== Segment start ==

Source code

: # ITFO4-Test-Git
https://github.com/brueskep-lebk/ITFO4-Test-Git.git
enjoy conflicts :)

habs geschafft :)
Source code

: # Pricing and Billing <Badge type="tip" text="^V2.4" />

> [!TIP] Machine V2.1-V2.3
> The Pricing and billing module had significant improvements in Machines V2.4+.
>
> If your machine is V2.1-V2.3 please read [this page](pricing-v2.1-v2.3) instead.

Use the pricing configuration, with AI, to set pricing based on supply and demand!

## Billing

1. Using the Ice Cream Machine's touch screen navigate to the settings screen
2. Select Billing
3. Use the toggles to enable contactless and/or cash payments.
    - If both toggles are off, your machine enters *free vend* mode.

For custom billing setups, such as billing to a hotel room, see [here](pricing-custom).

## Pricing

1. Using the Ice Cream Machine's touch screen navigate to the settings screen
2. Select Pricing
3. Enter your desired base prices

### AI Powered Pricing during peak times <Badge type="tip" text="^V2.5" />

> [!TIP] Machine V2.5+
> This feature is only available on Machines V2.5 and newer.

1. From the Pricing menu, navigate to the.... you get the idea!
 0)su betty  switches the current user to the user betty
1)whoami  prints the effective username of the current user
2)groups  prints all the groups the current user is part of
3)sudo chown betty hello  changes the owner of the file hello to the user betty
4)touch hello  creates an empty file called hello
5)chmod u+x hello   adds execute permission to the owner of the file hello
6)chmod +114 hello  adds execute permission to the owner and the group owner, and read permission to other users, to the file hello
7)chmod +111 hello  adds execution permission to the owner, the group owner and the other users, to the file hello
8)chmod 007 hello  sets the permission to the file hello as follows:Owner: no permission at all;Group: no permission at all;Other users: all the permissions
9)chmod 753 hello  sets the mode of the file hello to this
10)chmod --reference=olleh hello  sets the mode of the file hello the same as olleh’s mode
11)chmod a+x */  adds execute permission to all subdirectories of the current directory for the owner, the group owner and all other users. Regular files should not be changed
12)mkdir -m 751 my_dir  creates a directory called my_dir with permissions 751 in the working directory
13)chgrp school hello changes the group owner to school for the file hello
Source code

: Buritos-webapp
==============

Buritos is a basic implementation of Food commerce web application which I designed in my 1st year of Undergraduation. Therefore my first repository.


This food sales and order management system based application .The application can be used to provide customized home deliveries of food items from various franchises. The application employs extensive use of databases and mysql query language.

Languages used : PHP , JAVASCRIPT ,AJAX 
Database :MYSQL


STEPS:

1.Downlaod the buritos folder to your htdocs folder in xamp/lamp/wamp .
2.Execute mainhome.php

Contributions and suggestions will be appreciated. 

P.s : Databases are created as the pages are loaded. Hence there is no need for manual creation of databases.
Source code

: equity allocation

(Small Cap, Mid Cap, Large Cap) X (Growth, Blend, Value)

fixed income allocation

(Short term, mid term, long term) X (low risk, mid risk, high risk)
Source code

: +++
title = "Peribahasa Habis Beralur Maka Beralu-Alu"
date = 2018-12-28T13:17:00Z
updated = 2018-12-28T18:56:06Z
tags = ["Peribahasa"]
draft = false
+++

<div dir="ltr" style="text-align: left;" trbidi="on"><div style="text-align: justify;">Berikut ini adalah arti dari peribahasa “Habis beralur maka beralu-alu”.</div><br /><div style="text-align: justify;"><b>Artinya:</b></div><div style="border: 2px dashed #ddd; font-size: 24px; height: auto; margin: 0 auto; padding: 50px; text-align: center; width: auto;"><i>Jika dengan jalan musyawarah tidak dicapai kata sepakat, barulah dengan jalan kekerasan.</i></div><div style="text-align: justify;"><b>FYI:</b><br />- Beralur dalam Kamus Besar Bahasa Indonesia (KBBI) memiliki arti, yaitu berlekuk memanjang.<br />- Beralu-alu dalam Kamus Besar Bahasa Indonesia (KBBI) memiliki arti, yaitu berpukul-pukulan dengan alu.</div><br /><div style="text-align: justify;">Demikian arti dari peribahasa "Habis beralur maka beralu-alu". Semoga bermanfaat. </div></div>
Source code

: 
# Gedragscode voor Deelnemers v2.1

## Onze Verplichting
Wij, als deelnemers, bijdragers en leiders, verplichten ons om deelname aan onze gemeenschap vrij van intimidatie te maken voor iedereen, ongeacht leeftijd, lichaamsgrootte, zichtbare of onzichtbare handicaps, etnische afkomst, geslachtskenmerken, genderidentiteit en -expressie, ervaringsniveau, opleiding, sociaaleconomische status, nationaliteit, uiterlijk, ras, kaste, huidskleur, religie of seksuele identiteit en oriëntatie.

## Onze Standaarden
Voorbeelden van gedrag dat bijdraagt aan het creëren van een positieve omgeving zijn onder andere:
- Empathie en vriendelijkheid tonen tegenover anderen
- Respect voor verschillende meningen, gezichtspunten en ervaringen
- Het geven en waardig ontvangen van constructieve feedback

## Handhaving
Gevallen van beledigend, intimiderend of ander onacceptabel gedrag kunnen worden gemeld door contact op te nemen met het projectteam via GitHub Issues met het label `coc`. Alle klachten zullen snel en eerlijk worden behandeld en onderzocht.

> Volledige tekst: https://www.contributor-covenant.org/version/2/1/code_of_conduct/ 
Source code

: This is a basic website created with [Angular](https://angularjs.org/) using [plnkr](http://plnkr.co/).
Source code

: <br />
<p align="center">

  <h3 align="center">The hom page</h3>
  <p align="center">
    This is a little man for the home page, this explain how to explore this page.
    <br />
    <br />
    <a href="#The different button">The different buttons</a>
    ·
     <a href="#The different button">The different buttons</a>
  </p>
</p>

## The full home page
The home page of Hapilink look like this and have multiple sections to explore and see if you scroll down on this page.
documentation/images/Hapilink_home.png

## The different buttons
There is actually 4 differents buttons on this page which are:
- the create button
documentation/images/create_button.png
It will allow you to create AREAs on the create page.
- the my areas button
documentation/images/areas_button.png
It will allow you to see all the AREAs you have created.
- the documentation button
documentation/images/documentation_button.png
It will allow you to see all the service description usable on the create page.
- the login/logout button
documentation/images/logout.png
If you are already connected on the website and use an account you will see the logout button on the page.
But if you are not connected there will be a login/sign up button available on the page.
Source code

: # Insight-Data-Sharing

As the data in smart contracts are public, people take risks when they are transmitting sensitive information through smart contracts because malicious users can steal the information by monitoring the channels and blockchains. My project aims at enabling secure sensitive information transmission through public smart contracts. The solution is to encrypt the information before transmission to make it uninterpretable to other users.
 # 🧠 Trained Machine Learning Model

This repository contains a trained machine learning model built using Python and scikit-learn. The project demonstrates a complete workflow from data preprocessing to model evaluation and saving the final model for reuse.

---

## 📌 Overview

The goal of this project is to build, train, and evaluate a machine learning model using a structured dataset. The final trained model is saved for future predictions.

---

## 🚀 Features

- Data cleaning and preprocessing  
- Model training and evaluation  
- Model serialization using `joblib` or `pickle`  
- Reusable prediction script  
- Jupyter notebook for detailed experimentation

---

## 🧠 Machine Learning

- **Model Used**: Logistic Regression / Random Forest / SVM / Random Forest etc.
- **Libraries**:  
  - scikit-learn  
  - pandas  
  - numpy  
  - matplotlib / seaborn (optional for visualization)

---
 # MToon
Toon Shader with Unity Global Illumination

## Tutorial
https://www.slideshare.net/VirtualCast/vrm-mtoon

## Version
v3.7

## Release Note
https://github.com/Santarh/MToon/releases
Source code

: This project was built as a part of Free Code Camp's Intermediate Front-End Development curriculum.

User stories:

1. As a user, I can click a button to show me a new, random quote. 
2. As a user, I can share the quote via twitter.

== Segment end ==
== Segment start ==

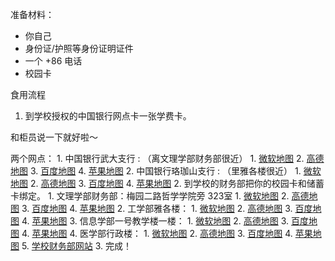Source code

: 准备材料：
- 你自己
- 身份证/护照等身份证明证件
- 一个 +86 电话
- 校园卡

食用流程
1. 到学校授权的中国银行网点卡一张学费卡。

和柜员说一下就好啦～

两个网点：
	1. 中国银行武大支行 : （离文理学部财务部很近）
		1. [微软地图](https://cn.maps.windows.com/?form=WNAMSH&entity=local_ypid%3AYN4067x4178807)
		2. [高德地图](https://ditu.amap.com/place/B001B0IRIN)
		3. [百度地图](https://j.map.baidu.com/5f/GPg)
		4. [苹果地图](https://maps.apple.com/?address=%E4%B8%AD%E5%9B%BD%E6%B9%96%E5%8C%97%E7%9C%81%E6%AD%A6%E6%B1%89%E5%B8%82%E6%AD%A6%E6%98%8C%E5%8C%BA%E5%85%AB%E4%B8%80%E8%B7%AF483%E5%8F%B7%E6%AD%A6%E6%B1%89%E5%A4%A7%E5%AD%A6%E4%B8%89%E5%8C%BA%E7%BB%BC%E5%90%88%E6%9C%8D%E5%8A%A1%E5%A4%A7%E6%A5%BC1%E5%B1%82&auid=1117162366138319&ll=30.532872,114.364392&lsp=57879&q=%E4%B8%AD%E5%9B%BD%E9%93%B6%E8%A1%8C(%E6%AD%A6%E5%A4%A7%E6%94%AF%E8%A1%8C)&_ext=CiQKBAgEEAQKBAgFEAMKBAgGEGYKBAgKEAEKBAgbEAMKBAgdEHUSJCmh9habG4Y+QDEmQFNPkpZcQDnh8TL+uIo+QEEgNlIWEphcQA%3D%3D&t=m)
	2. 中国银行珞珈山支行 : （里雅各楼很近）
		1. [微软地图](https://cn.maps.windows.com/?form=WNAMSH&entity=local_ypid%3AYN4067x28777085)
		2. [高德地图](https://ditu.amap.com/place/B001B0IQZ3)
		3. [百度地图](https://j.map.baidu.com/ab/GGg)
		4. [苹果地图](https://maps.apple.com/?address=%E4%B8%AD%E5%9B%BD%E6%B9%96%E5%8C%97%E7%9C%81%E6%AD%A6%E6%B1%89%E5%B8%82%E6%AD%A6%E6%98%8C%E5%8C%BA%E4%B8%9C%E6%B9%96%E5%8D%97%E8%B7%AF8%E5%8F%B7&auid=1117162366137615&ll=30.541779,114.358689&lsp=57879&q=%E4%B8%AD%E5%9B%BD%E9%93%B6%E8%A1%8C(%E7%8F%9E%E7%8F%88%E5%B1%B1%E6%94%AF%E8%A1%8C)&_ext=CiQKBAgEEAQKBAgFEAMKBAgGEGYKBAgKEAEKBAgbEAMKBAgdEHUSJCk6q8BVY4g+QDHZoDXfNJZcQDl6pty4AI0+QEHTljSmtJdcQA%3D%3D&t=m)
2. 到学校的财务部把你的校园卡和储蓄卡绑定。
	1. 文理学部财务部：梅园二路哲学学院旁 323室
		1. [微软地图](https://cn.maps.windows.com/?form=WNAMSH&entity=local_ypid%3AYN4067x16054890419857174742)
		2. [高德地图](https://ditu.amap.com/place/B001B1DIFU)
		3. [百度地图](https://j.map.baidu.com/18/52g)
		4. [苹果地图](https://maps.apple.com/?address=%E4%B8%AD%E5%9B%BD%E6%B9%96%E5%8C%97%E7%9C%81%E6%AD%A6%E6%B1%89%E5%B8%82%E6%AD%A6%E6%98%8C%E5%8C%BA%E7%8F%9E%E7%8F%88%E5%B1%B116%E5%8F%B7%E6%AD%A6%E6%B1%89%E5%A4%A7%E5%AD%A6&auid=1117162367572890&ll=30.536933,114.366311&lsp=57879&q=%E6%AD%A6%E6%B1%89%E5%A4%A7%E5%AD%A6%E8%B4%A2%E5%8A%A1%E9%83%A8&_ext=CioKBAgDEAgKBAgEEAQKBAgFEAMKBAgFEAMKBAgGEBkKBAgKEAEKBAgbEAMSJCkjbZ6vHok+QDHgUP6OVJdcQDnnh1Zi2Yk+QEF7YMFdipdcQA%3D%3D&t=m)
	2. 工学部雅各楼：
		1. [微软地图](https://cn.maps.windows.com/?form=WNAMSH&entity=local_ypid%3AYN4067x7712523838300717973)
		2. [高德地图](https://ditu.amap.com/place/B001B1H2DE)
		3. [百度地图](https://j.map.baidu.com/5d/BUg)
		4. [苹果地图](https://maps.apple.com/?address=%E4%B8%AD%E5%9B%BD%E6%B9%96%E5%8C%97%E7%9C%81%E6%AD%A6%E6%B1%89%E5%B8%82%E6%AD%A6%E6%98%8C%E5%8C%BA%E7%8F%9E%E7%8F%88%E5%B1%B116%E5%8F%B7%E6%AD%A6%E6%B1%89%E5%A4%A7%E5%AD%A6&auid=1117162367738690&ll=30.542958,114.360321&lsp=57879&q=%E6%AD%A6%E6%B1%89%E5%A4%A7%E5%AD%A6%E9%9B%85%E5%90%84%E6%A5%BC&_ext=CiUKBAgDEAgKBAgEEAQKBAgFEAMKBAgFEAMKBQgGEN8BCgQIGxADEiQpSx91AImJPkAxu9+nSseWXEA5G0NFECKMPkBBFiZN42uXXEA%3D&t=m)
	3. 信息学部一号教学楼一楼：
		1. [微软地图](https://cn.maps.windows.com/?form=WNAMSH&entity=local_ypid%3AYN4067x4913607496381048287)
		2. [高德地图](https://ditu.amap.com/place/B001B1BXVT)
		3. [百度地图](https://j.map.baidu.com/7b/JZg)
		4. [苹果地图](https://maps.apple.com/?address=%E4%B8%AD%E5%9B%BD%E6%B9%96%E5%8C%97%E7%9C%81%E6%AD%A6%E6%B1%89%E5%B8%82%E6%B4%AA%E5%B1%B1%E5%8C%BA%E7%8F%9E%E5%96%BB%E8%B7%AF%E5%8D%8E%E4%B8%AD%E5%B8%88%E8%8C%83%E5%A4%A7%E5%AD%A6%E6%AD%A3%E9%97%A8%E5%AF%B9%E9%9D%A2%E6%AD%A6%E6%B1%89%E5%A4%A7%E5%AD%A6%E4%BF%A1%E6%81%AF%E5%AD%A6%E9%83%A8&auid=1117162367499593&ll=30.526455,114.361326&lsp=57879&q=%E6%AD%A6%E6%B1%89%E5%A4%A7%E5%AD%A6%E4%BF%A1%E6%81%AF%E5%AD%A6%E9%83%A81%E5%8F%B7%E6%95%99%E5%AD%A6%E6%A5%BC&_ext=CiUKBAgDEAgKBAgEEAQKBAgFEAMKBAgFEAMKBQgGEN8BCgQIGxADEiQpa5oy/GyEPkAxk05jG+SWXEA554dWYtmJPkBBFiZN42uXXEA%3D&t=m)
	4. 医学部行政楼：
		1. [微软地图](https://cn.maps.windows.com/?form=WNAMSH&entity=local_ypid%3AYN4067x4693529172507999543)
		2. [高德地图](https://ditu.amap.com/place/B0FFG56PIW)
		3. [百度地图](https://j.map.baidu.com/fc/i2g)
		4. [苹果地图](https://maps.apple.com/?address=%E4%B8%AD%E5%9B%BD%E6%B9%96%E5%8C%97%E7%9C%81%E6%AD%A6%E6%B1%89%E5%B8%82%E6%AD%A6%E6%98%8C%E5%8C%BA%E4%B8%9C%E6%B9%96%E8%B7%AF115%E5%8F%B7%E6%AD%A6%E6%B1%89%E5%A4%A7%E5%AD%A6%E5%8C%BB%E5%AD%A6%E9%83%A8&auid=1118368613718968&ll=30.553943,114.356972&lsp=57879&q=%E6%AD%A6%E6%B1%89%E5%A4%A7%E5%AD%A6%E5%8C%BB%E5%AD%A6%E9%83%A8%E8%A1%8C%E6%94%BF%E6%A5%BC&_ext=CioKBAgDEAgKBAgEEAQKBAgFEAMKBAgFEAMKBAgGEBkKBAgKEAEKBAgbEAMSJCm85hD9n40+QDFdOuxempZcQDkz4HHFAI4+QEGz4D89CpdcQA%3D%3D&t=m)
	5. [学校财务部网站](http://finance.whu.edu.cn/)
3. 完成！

== Segment end ==
== Segment start ==

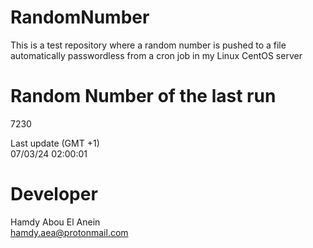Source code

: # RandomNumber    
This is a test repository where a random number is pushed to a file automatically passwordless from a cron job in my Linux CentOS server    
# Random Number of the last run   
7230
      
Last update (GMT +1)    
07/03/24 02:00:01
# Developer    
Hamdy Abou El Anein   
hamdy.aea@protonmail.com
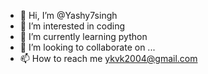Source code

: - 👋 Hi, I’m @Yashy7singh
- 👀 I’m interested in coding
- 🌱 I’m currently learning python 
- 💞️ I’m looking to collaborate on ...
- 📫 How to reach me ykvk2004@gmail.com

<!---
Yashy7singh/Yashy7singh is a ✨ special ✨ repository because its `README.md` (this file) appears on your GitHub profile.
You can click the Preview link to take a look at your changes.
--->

== Segment end ==

### Task directions
Task for the records above: copy every line in which the word "documentation" occurs.

### Response
documentation/images/Hapilink_home.png
documentation/images/create_button.png
documentation/images/areas_button.png
- the documentation button
documentation/images/documentation_button.png
documentation/images/logout.png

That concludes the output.